** EXERCISE INSTRUCTIONS **
1) Reproduce word for word the part of the commentary on press coverage of Sarah Palin that begins at "If Michael Kelly" and ends after "of their madness.".
2) Write what comes next in the commentary on press coverage of Sarah Palin, picking up after its final sentence.

** EXCERPTED PASSAGE **
•••

The Madness of the Mainstream Media UPDATED

The Madness of the Mainstream Media UPDATED January 12, 2011

If Michael Kelly and Tim Russert were alive today, they would be sickened and appalled to see the shambling madness that has descended upon their profession, most particularly as it manifests in the obsessive and whirling mania regarding Sarah Palin.

When it gets to the point that Jonathan Chait has to marvel at his instincts to defend Palin, that’s a measure of their madness.

Let’s begin at the beginning: on January 8, a madman in Arizona, listening to nothing but his own head–there is not a shred of evidence that anything else is true–aimed point-blank at Congresswoman Gabrielle Giffords, fired, and then emptied his automatic weapon into the crowd.

That story is quite horrible enough.

Within minutes of the event, certain persons with certain political agendas delivered their talking points to the media, declaring–while knowing nothing at all about the shooter or his motives–that Sarah Palin was directly responsible for this mayhem, and had blood on her hands, because she used words like “target,” referenced Giffords and posted an electoral map with what looked like scopes upon it.

The press, as obedient to the stimuli as Pavolvian dogs, instantly ran with those talking points, without taking so much as a second to wonder why their messenger was busily scrubbing similar graphs and Giffords-referencing rhetoric from his own site.

Misreporting Giffords death, unsure of anything about the shooter, mostly disinterested in the stories of heroism that helped to end the gruesome attack, the media lined Palin into their sites and pulled a trigger. They called in all the usual suspects and the narrative rang forth: Sarah Palin–and by extension anyone who agrees with her, supports her, or works in alternative-but-non-liberal-media–was the deliverer of death to America.

•••

** MATERIAL **

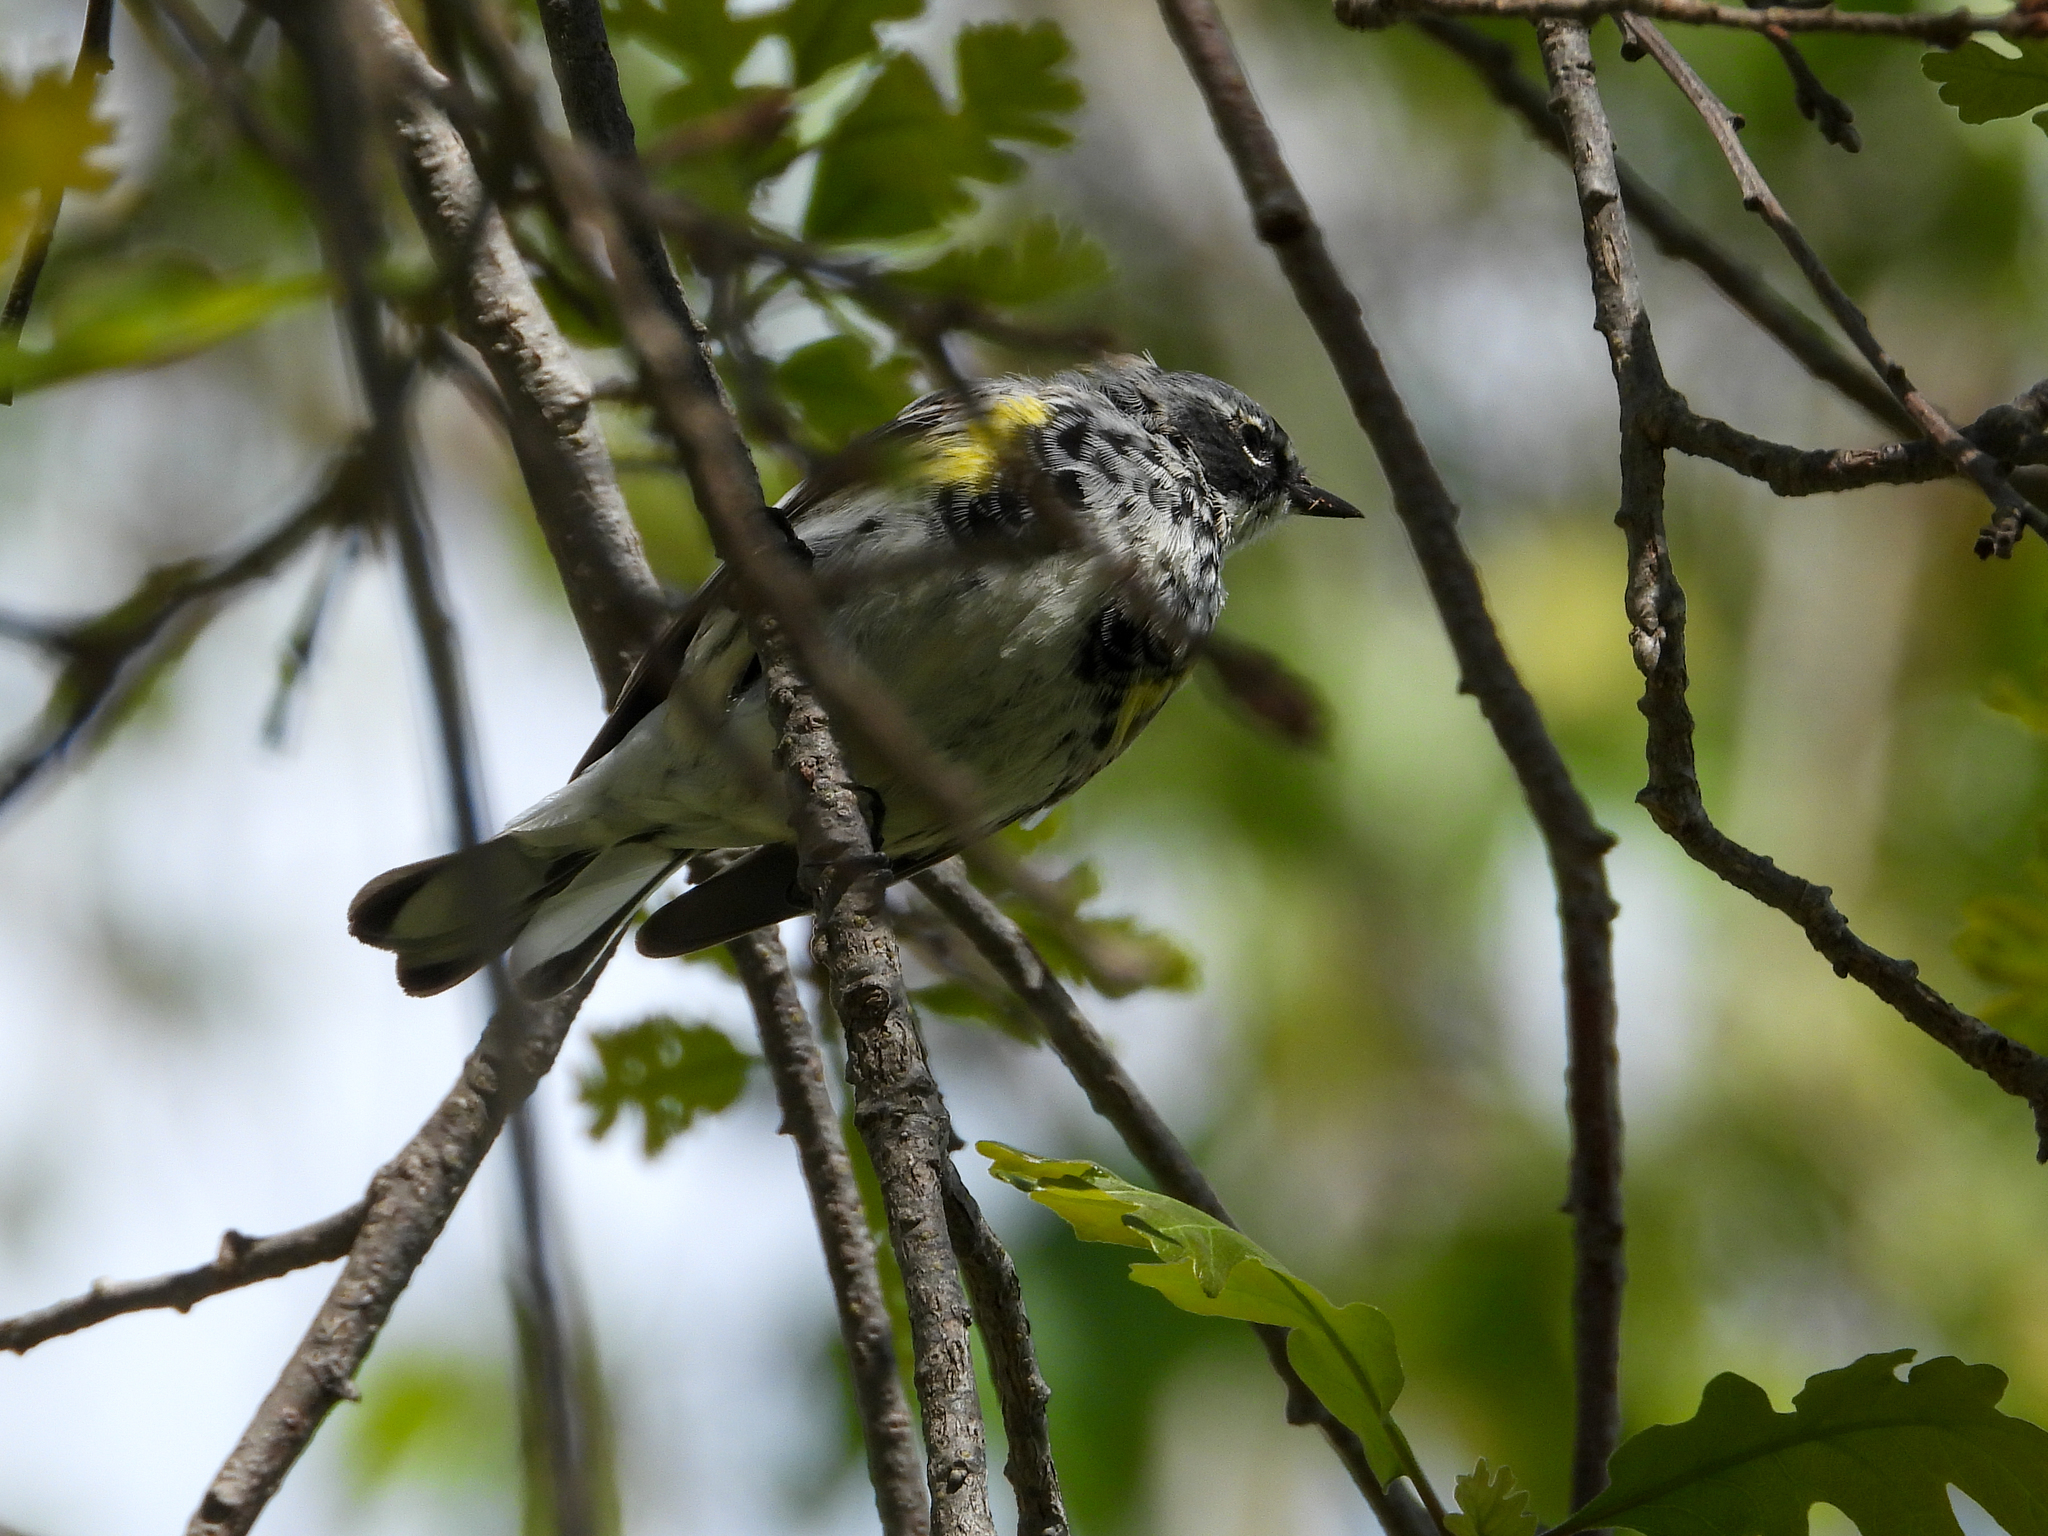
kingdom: Animalia
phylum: Chordata
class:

•••

** OUTPUTS IN ORDER **
1)
If Michael Kelly and Tim Russert were alive today, they would be sickened and appalled to see the shambling madness that has descended upon their profession, most particularly as it manifests in the obsessive and whirling mania regarding Sarah Palin.

When it gets to the point that Jonathan Chait has to marvel at his instincts to defend Palin, that’s a measure of their madness.

2)
With their villain in place, the press was quick to make a hero of the local Sheriff, an elected Democrat who expressed sentiments in support of the narrative (and appears to have something to hide), but was willing to take the back-slaps that were still going unexpressed toward the real heroes.

Many of us who are not emphatic fans of Sarah Palin–and even some who vociferously dislike her–have watched the press with jaws-ever-dropping. A democrat operative who, within hours of Gabrielle Giffords’ entrance into the crucible, pondered about how the Democrats needed to be “deft” in their political exploitation of the tragedy, and no one in the press expressed disgust at his words; his identity–or hers–remains protected.

Sarah Palin, on the other hand–who released a brief, appropriate statement of prayerful support for the victims, and said nothing more–was excoriated in a manner so out-of-control, so wild-eyed and over-the-top that it was reminiscent of the press in the aftermath of her 2008 speech at the Republican Convention, where they had resembled nothing so much as fulminating beasts of rage, unable to hold back their frustrated howls.

Some of them, beginning to realize that the narrative is backfiring with the public, are trying to get to the end-game, which is the putting into place of their long-desired restrictions on speech, gun-control measures the so-called “Fairness Doctrine”

Others, not so savvy, are still trying to beat down Palin with any available rock. Yesterday, they were complaining that she was “hiding” from the media, who insisted on making her part of a story to which she had no connection.

And so, today, Sarah Palin–probably aware that she was damned if she did, and damned if she didn’t–made a statement. It was actually a very good, if a trifle long, statement. Immediately upon her delivering it, the media, like jackals went on the attack. ABC news, in a breathtaking example of cognitive dissonance, wrote: “Sarah Palin, once again, has found a way (!) to become part of the story. ”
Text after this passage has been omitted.